THE TASK »
Everything from the line holding "The College offers" to the end of the data must be reproduced exactly; include both boundary lines and nothing else.

SUPPLIED ENTRIES »
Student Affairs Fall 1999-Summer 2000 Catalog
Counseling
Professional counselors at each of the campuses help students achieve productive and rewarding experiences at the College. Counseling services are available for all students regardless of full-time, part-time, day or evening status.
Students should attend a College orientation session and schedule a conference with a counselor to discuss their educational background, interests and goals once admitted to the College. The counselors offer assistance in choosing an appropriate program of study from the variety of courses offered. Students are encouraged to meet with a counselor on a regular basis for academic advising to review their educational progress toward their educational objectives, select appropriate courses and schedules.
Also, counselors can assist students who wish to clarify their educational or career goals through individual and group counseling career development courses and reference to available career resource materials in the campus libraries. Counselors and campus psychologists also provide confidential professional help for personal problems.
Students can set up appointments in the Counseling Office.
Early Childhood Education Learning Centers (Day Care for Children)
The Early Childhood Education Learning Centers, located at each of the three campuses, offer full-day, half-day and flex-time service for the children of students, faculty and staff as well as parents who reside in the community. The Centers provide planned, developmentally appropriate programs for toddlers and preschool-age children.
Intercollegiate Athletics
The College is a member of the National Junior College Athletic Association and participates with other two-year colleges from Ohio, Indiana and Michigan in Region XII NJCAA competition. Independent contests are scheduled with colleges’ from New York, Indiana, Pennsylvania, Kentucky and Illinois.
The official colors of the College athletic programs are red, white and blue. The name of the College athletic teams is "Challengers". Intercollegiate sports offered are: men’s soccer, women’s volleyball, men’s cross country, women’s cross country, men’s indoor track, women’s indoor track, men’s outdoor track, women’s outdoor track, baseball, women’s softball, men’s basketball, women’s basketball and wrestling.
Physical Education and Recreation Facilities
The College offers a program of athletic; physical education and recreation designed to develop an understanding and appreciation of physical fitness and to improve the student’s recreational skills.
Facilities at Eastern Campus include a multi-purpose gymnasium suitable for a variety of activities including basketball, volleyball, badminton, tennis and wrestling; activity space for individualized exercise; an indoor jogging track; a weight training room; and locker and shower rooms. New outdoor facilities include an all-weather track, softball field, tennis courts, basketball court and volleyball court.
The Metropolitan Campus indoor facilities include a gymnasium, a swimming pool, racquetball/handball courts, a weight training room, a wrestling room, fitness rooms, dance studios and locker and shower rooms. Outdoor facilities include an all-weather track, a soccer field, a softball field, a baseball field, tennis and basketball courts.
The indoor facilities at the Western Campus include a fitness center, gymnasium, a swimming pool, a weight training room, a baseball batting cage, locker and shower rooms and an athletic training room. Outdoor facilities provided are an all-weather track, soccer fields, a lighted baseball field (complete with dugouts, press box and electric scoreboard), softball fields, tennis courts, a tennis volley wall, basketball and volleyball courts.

SOLUTION »
The College offers a program of athletic; physical education and recreation designed to develop an understanding and appreciation of physical fitness and to improve the student’s recreational skills.
Facilities at Eastern Campus include a multi-purpose gymnasium suitable for a variety of activities including basketball, volleyball, badminton, tennis and wrestling; activity space for individualized exercise; an indoor jogging track; a weight training room; and locker and shower rooms. New outdoor facilities include an all-weather track, softball field, tennis courts, basketball court and volleyball court.
The Metropolitan Campus indoor facilities include a gymnasium, a swimming pool, racquetball/handball courts, a weight training room, a wrestling room, fitness rooms, dance studios and locker and shower rooms. Outdoor facilities include an all-weather track, a soccer field, a softball field, a baseball field, tennis and basketball courts.
The indoor facilities at the Western Campus include a fitness center, gymnasium, a swimming pool, a weight training room, a baseball batting cage, locker and shower rooms and an athletic training room. Outdoor facilities provided are an all-weather track, soccer fields, a lighted baseball field (complete with dugouts, press box and electric scoreboard), softball fields, tennis courts, a tennis volley wall, basketball and volleyball courts.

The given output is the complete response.